(Collected data entries)
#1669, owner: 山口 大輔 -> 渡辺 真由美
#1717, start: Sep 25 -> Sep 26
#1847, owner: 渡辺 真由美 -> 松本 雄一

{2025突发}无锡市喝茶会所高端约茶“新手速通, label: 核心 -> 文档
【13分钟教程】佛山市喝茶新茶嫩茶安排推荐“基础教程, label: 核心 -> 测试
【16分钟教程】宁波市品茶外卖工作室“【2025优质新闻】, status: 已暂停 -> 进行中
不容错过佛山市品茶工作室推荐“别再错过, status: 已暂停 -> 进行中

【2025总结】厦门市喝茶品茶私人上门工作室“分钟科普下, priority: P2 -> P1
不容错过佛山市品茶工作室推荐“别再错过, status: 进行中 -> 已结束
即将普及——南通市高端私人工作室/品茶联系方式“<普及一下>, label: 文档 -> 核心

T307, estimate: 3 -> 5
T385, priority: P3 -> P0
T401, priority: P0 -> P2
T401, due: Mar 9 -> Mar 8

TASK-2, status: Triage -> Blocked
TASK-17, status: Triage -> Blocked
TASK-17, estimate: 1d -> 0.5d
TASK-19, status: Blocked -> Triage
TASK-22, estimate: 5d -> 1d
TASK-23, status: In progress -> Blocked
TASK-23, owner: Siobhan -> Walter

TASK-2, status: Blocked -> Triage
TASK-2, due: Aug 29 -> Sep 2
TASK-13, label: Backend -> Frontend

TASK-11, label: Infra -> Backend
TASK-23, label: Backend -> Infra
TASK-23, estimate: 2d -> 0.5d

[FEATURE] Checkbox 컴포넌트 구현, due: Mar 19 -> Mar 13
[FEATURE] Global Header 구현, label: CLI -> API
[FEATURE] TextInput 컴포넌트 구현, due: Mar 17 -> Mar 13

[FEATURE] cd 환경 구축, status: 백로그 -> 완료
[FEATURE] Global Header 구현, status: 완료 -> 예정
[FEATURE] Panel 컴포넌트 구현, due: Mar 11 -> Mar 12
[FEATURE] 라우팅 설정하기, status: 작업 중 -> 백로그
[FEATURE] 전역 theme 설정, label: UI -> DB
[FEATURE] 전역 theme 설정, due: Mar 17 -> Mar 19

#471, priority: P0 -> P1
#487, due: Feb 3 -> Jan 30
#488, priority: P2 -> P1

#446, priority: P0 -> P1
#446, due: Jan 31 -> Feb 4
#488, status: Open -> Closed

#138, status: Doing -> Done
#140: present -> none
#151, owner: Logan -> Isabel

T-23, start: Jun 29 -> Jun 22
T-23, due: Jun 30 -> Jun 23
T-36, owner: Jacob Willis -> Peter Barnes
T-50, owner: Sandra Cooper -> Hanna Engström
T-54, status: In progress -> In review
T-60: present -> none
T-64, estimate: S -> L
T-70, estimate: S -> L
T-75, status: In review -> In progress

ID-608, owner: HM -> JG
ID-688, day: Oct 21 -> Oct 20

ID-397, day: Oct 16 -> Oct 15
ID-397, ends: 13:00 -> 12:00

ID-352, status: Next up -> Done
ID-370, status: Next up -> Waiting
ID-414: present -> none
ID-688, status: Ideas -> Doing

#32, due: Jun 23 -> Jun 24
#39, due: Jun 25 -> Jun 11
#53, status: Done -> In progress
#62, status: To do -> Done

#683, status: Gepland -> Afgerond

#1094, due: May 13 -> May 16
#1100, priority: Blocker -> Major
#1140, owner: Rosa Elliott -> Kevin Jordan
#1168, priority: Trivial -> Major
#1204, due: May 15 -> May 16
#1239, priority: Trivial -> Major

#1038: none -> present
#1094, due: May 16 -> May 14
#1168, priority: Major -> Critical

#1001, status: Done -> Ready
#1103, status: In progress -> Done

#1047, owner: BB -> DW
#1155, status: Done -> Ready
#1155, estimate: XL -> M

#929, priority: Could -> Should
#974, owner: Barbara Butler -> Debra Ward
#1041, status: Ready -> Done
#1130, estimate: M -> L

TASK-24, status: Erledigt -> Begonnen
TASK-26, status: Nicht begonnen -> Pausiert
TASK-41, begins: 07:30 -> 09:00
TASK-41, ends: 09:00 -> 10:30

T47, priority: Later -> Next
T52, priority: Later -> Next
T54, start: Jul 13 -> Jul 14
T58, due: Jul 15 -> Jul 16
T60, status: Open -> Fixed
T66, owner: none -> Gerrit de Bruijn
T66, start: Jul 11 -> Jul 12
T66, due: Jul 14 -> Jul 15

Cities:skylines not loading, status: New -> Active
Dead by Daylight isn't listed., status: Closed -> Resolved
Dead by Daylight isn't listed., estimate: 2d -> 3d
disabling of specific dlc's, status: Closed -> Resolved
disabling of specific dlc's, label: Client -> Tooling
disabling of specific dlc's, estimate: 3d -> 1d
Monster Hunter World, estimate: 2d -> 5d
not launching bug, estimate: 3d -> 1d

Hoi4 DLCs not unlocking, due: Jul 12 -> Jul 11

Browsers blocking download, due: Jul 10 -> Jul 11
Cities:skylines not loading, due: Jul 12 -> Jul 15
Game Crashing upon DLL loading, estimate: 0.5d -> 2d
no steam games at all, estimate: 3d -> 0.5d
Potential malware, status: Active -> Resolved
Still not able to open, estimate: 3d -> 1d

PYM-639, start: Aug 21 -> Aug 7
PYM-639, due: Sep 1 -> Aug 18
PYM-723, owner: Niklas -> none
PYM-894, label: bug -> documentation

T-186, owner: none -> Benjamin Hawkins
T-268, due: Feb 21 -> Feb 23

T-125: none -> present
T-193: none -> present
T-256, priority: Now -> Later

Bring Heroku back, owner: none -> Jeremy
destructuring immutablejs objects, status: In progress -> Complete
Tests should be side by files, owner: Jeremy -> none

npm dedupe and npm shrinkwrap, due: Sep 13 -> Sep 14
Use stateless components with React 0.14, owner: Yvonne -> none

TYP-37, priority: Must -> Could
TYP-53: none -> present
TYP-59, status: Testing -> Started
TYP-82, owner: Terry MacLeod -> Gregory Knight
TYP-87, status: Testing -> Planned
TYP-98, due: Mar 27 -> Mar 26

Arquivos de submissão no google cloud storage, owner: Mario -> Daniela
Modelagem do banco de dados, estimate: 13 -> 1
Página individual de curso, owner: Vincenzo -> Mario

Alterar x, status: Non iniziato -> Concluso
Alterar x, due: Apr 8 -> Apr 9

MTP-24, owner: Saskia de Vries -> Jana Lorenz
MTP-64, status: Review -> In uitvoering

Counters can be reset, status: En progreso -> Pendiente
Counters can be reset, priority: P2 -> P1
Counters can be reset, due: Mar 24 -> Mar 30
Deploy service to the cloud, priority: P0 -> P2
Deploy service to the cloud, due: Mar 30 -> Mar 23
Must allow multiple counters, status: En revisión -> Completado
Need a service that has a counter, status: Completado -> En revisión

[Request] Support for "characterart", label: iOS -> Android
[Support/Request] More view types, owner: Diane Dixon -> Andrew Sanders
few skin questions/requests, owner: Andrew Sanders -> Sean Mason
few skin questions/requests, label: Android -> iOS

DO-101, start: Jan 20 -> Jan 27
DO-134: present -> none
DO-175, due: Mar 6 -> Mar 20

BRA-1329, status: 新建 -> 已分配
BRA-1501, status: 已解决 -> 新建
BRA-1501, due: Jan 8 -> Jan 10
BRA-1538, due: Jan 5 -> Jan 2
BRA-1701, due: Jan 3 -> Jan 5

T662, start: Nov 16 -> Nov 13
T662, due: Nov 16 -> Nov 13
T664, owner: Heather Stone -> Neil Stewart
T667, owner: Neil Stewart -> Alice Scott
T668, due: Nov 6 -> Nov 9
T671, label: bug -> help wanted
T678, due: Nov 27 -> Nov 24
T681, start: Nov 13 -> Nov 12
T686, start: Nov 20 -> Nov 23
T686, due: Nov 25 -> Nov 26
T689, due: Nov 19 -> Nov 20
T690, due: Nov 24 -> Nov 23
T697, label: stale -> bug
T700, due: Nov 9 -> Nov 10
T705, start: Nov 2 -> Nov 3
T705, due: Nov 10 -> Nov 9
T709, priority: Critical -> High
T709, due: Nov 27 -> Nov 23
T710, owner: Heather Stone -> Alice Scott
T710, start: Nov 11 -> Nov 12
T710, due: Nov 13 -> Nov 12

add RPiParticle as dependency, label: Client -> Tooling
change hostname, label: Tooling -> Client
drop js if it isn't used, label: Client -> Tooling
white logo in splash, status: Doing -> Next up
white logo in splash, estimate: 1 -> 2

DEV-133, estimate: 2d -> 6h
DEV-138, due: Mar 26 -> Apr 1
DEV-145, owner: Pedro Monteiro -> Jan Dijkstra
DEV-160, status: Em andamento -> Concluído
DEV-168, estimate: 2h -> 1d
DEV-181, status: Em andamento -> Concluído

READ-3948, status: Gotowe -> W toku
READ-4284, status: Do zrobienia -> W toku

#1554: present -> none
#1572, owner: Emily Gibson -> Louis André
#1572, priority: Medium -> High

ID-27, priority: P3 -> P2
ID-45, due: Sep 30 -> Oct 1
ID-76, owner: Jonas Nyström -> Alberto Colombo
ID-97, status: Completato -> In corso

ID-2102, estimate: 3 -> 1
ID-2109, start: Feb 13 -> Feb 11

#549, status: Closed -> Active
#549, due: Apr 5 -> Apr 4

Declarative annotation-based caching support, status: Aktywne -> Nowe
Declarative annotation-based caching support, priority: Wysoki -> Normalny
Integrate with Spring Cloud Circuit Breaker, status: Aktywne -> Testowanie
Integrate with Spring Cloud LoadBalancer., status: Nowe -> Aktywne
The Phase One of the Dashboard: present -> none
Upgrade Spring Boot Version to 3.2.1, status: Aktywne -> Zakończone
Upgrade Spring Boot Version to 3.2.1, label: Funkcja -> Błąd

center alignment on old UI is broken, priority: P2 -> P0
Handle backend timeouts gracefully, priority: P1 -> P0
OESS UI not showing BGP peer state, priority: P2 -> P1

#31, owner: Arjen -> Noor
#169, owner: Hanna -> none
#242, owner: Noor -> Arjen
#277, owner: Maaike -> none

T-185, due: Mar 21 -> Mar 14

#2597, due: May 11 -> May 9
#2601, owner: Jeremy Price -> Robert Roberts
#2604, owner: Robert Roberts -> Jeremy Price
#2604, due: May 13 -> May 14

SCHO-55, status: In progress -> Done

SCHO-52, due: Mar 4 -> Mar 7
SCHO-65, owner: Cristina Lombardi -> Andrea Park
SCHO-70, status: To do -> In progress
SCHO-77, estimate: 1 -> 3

What this task involves → Select every line in the records above that contains the word "service".

Problem solution →
Deploy service to the cloud, priority: P0 -> P2
Deploy service to the cloud, due: Mar 30 -> Mar 23
Need a service that has a counter, status: Completado -> En revisión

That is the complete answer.